Fire Weather Index, or FWI, is a general measure used to predict the intensity of a potential fire in the area, and takes into account each component when calculating this. 

In [39]:

# Title: Factors Contributing to Algerian Forest Fires
# Introduction:
forest_fires_untidy <- read_csv(file = "https://archive.ics.uci.edu/ml/machine-learning-databases/00547/Algerian_forest_fires_dataset_UPDATE.csv", 
                                skip =1, col_names = TRUE, col_types = cols_only(
                                      day = col_integer(),
                                      month = col_integer(),
                                      year = col_integer(),
                                      Temperature = col_double(),
                                      RH = col_double(),
                                      Ws = col_double(),
                                      Rain = col_double(),
                                      FFMC = col_double(),
                                      DMC = col_double(),
                                      DC = col_double(),
                                      ISI = col_double(),
                                      BUI = col_double(),
                                      FWI = col_double(),
                                      Classes = col_character()))  
  
bejaia_region <- forest_fires_untidy %>%
    slice(1:122) %>%
    mutate(region = "bejaia")

sidi_bel_region <- forest_fires_untidy %>%
    slice(125:246) %>%
    mutate(region = "sidi bel abbes")

forest_fire_data <- rbind(bejaia_region, sidi_bel_region) 
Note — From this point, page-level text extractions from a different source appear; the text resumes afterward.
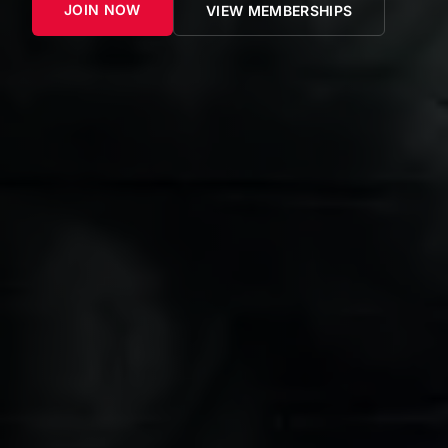
JOIN NOW
VIEW MEMBERSHIPS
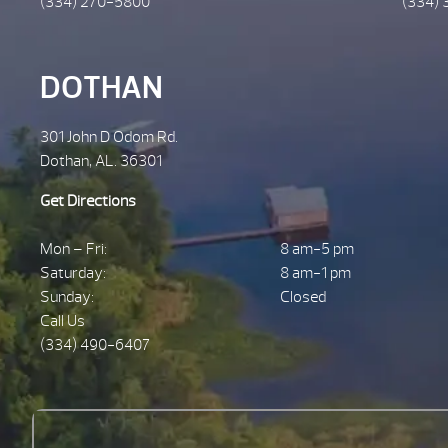
(334) 270-5800
(334) 
DOTHAN
301 John D Odom Rd.
Dothan, AL. 36301
Get Directions
Mon – Fri:
8 am-5 pm
Saturday:
8 am-1 pm
Sunday:
Closed
Call Us
(334) 490-6407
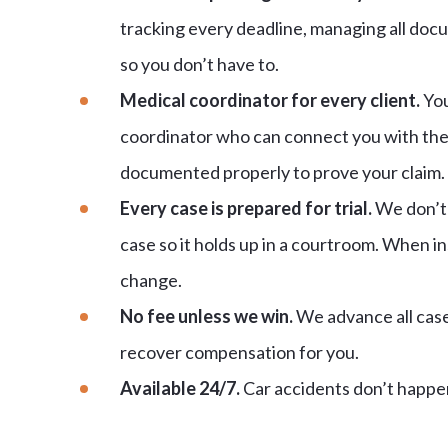
tracking every deadline, managing all doc
so you don’t have to.
Medical coordinator for every client.
You
coordinator who can connect you with the 
documented properly to prove your claim.
Every case is prepared for trial.
We don’t 
case so it holds up in a courtroom. When in
change.
No fee unless we win.
We advance all case 
recover compensation for you.
Available 24/7.
Car accidents don’t happen 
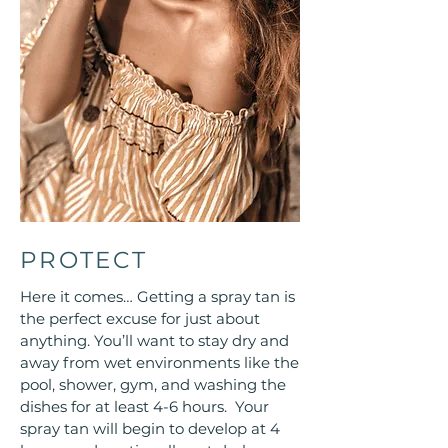
PROTECT
Here it comes… Getting a spray tan is
the perfect excuse for just about
anything. You’ll want to stay dry and
away from wet environments like the
pool, shower, gym, and washing the
dishes for at least 4-6 hours. Your
spray tan will begin to develop at 4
fire_data <- forest_fire_data %>%
     select(day, month, Temperature, FWI, Classes)

fire_data

set.seed(1)
fire_split <- initial_split(fire_data, prop = 0.75, strata = Classes)
fire_train <- training(fire_split)
fire_test <- testing(fire_split)

fire_recipe <- recipe(Classes ~ month + Temperature + FWI, data = fire_train) %>%
    step_scale(all_predictors()) %>%
    step_center(all_predictors())

set.seed(1)
knn_spec <- nearest_neighbor(weight_func = "rectangular", neighbors = 3) %>%
    set_engine("kknn") %>%
    set_mode("classification")

knn_fit <- workflow() %>%
    add_recipe(fire_recipe) %>%
    add_model(knn_spec) %>%
    fit(data = fire_train)

fire_test_predictions <- predict(knn_fit, fire_test) %>%
    bind_cols(fire_test)


“18 parsing failures.
row   col   expected                        actual                                                                                                       file
123 day   an integer Sidi-Bel Abbes Region Dataset 'https://archive.ics.uci.edu/ml/machine-learning-databases/00547/Algerian_forest_fires_dataset_UPDATE.csv'
123 NA    14 columns 1 columns                     'https://archive.ics.uci.edu/ml/machine-learning-databases/00547/Algerian_forest_fires_dataset_UPDATE.csv'
124 day   an integer day                           'https://archive.ics.uci.edu/ml/machine-learning-databases/00547/Algerian_forest_fires_dataset_UPDATE.csv'
124 month an integer month                         'https://archive.ics.uci.edu/ml/machine-learning-databases/00547/Algerian_forest_fires_dataset_UPDATE.csv'
124 year  an integer year                          'https://archive.ics.uci.edu/ml/machine-learning-databases/00547/Algerian_forest_fires_dataset_UPDATE.csv'
... ..... .......... .........

day,month,Temperature,FWI,Classes
<int>,<int>,<dbl>,<dbl>,<chr>
1,6,29,0.5,not fire
2,6,29,0.4,not fire
3,6,26,0.1,not fire
⋮,⋮,⋮,⋮,⋮
28,9,27,0.2,not fire
29,9,24,0.7,not fire
30,9,24,0.5,not fire


# Methods
For our analysis, we will not be looking at any of the individual FWI components and instead will be looking at the weather data observations. We are not interested in the potential of intensity, rather we are interested in the contribution of the weather in forest fire ignition.
Furthermore, as the data was all taken from a single year, we do not select the year column as this information is redundant.

# Expected outcomes and significance:
We plan to better predict what weather conditions will lead to a fire.